TASK PROMPT.
The records below are to be repeated exactly, minus any pictures.

** Opening DATA EXTRACT block **

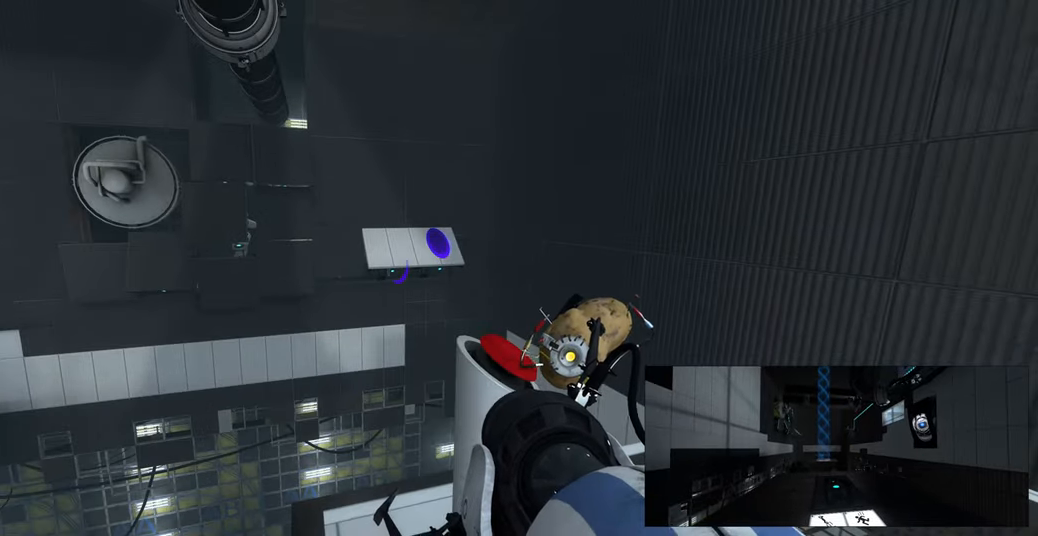
{"keys": [], "mouse": [], "events": []}
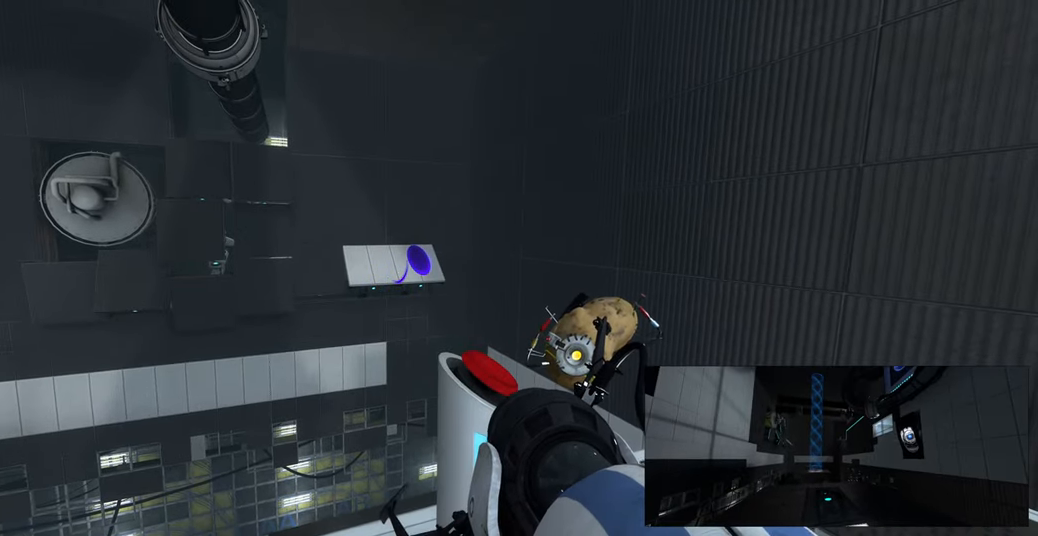
{"keys": [], "mouse": [], "events": []}
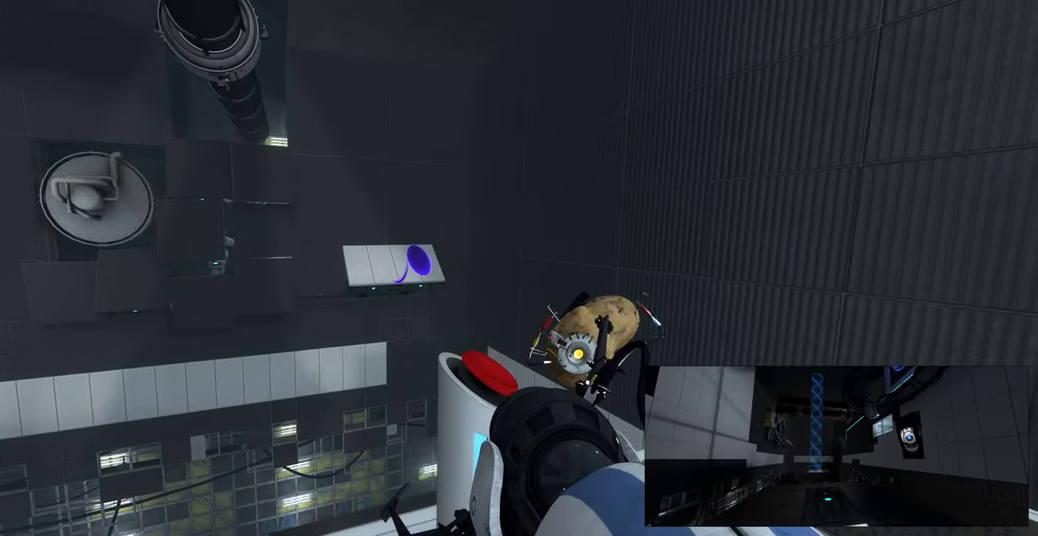
{"keys": [], "mouse": [], "events": []}
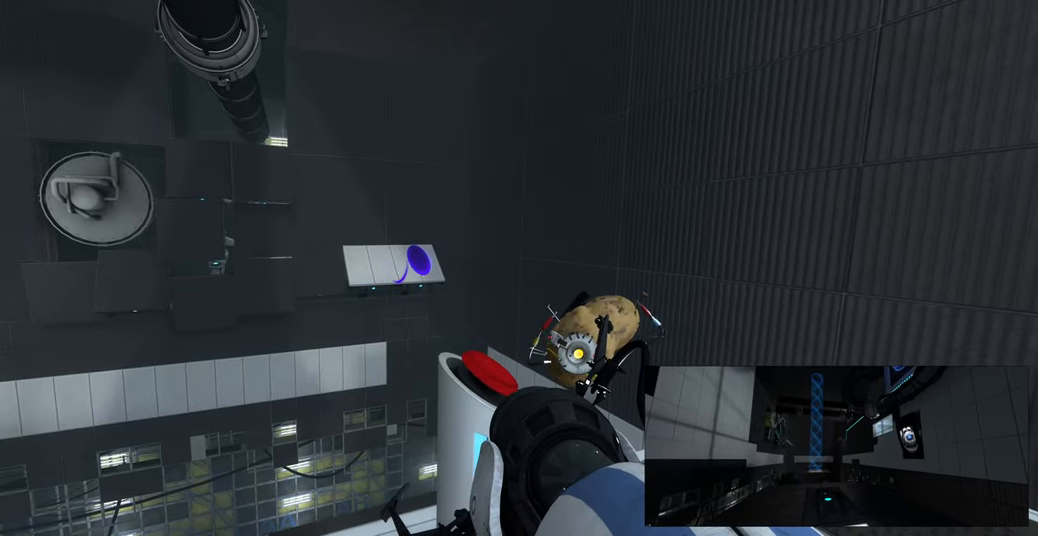
{"keys": ["d"], "mouse": [], "events": [[484, "d", "down"]]}
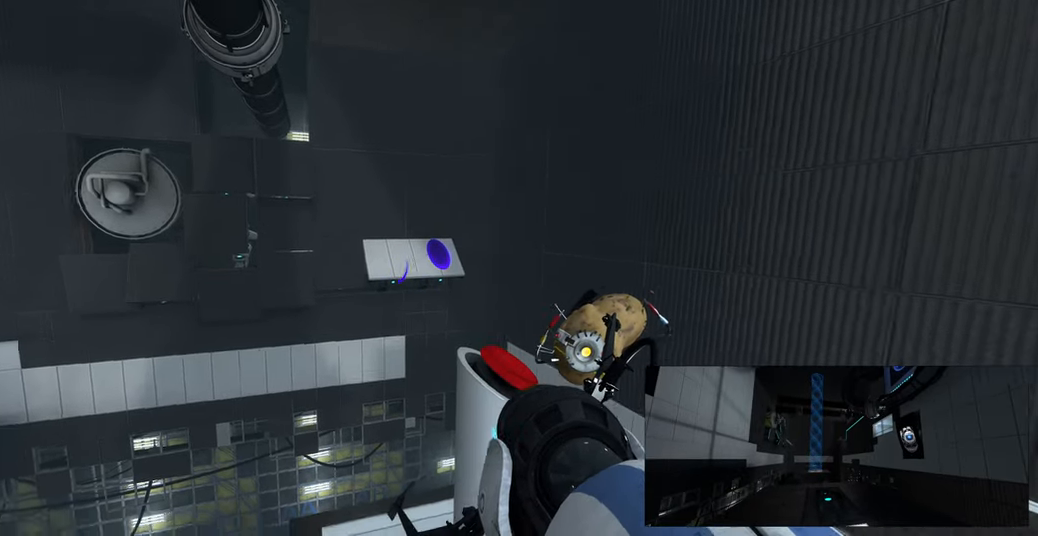
{"keys": [], "mouse": [], "events": [[150, "d", "up"]]}
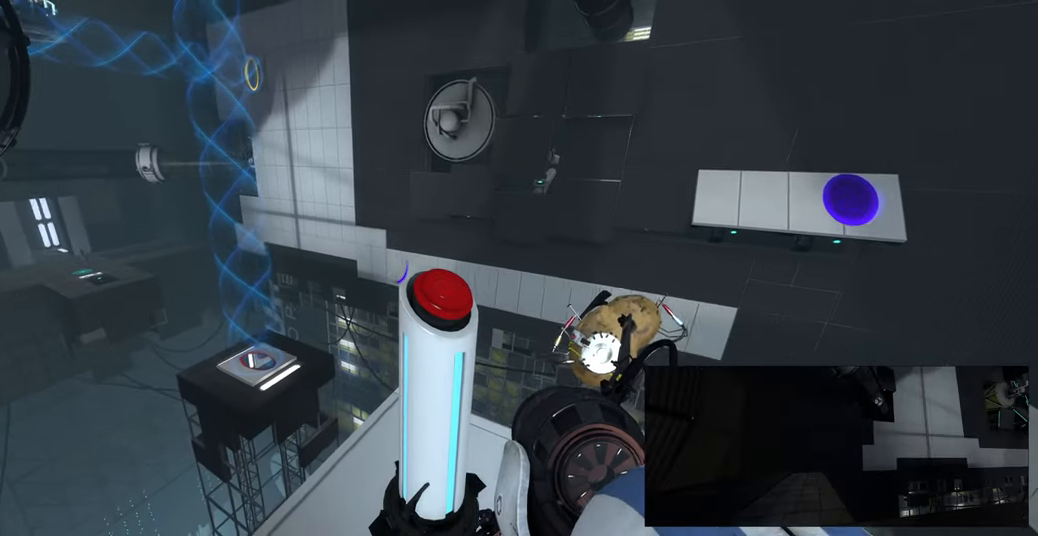
{"keys": ["e"], "mouse": [], "events": [[467, "e", "down"]]}
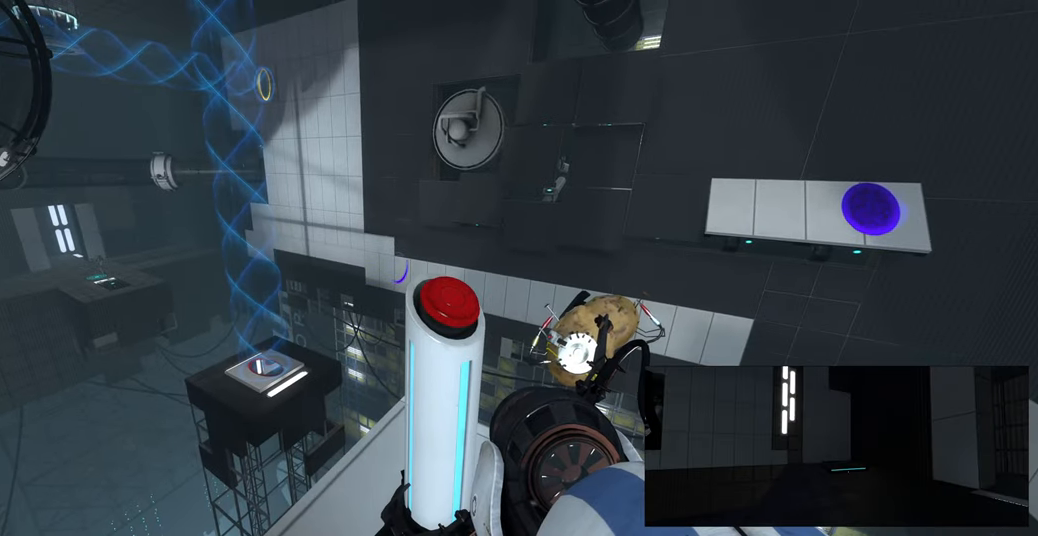
{"keys": [], "mouse": [], "events": [[134, "e", "up"]]}
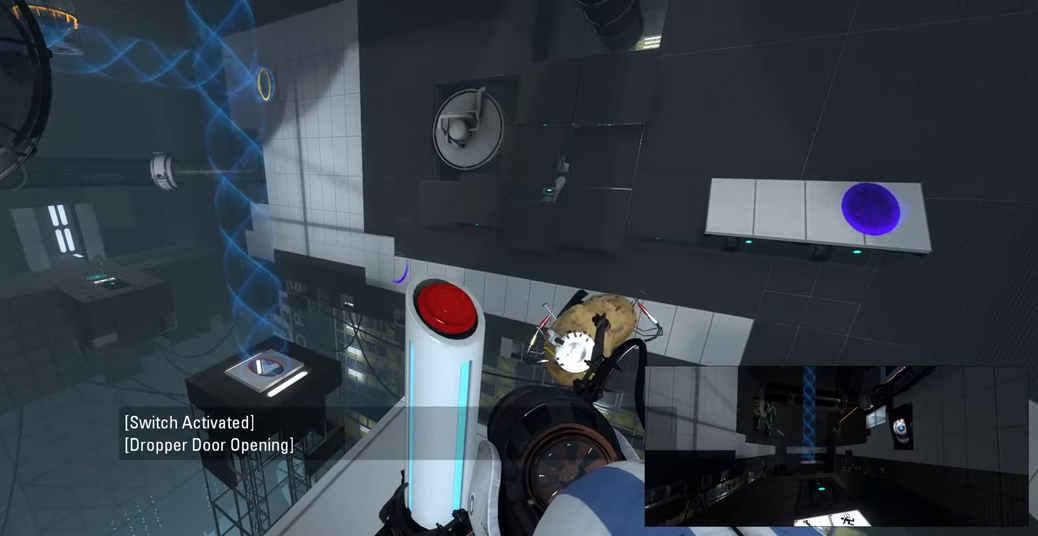
{"keys": [], "mouse": [], "events": []}
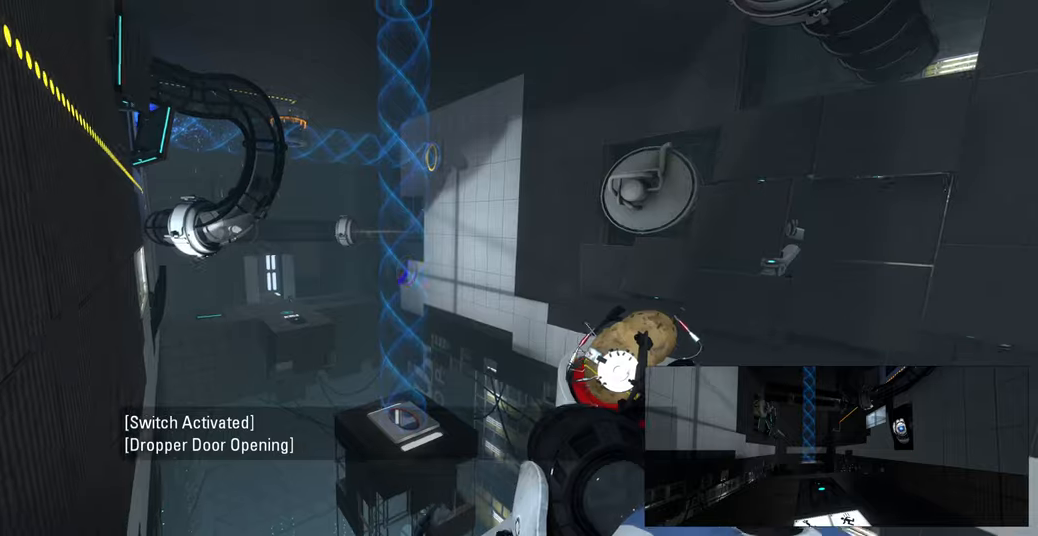
{"keys": [], "mouse": [], "events": []}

** Closing DATA EXTRACT block **

EXERCISE OUTPUT.
{"keys": [], "mouse": [], "events": []}
{"keys": [], "mouse": [], "events": []}
{"keys": [], "mouse": [], "events": []}
{"keys": ["d"], "mouse": [], "events": [[484, "d", "down"]]}
{"keys": [], "mouse": [], "events": [[150, "d", "up"]]}
{"keys": ["e"], "mouse": [], "events": [[467, "e", "down"]]}
{"keys": [], "mouse": [], "events": [[134, "e", "up"]]}
{"keys": [], "mouse": [], "events": []}
{"keys": [], "mouse": [], "events": []}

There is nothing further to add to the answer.